* _Quoted passage_
Sparking the entrepreneurial spirit: TEC Edmonton program mixes research and business
Written By: Richard Cairney
2007-01-05A unique pilot project by TEC Edmonton is bringing MBA students together with other students who have research ideas and a desire to bring them to the marketplace.
The program is designed to bring new knowledge and technology to the marketplace.
Joe Patton, who is working on his PhD in plant genetics, has teamed up with MBA student Han (Tony) Li. Patton is developing new plant genetics technology that could solve a major problem in the genetic modification of plants.
At present, genetic modifications are made for a number of reasons. Some crops, for example, are altered genetically so they are resistant to a specific herbicide. This allows farmers to get rid of weeds without damaging their own crops.
"The big problem is that because they put these genes into the nucleus of the plant, it gets into the pollen and it gets dispersed into neighbouring crops and related weeds," said Patton. Insects, birds and even wind will carry the pollen from modified crops to unmodified crops.
"There is a case right now in Saskatchewan where organic farmers are suing because their organic crops can't be guaranteed as organic, because they can't guarantee what is genetically modified and what isn't."
Patton is working on a technique that could ultimately solve the problem.
"Once this platform is out there, if I can get this to work, it will be a tool that will enable more people to do that type of research. I think that the bottleneck right now is access to that kind of technology."
Patton's MBA partner Li says the work is a natural evolution of existing technology.
"Several years ago people used DOS as an operating system on their computers and today they're using Windows. The new technology used by Joe can create a new platform for bioscience and agriculture research," Li said, adding that the program provides him with valuable lessons.

* _Extracted material_
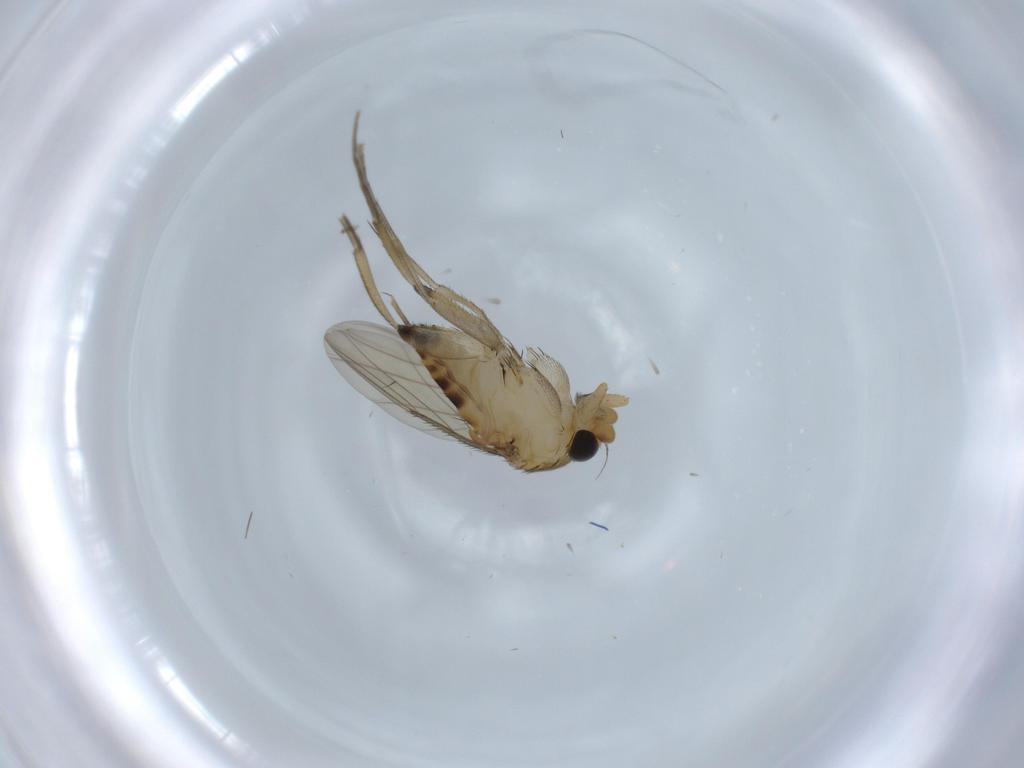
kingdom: Animalia
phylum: Arthropoda
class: Insecta
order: Diptera
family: Phoridae
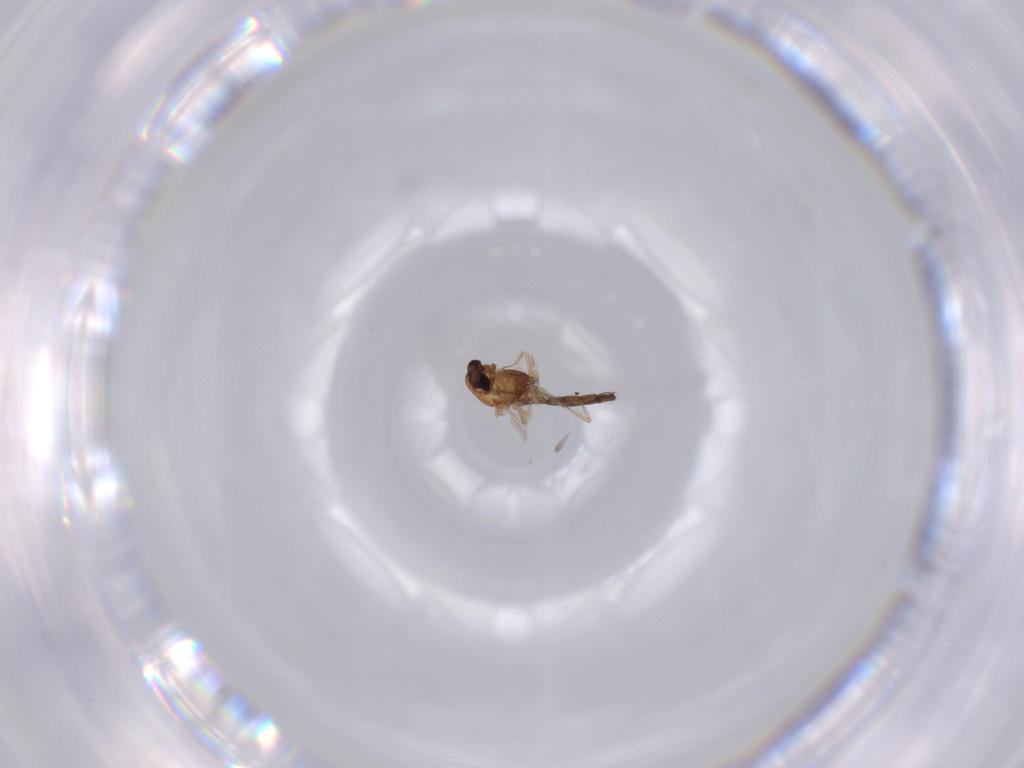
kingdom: Animalia
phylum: Arthropoda
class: Insecta
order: Diptera
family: Chironomidae
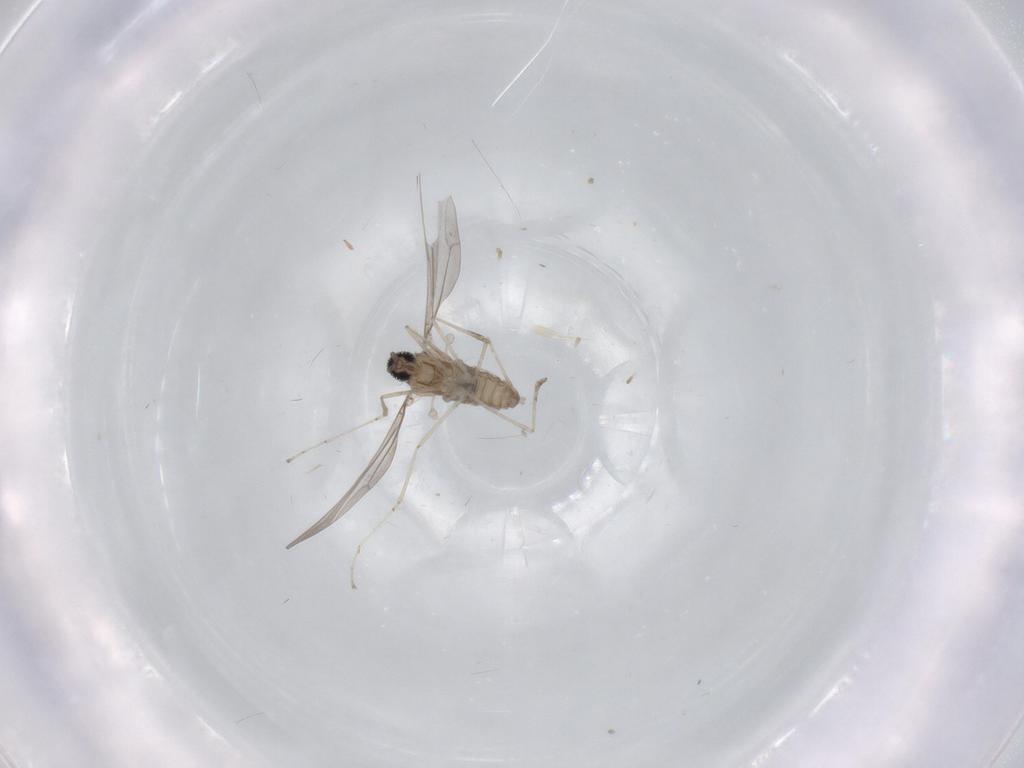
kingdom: Animalia
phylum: Arthropoda
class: Insecta
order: Diptera
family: Cecidomyiidae
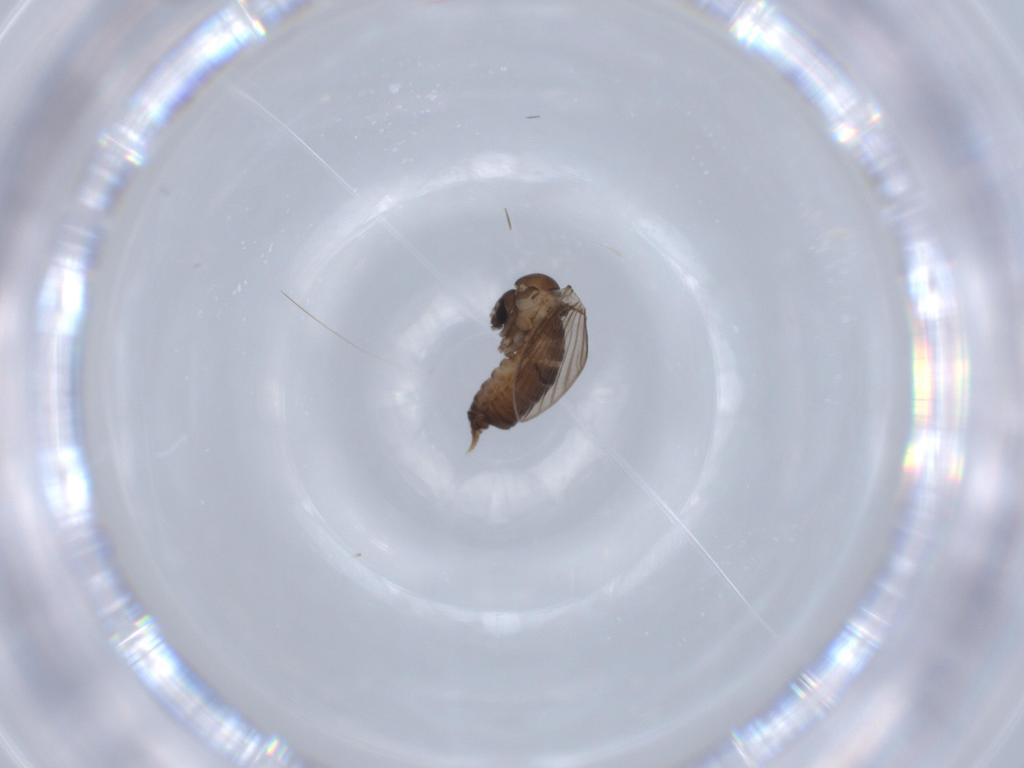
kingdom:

* _Prompt A_
From the TEC Edmonton article, copy the passage between "At present, genetic" and "to unmodified crops.", inclusive.
* _Prompt B_
Translate this sentence from the TEC Edmonton article into Spanish: "The program is designed to bring new knowledge and technology to the marketplace."
* _Prompt C_
According to the TEC Edmonton article, what field is Joe Patton's PhD in?

* _Written answer A_
At present, genetic modifications are made for a number of reasons. Some crops, for example, are altered genetically so they are resistant to a specific herbicide. This allows farmers to get rid of weeds without damaging their own crops.
"The big problem is that because they put these genes into the nucleus of the plant, it gets into the pollen and it gets dispersed into neighbouring crops and related weeds," said Patton. Insects, birds and even wind will carry the pollen from modified crops to unmodified crops.

* _Written answer B_
El programa está diseñado para llevar nuevos conocimientos y tecnología al mercado.

* _Written answer C_
Plant genetics.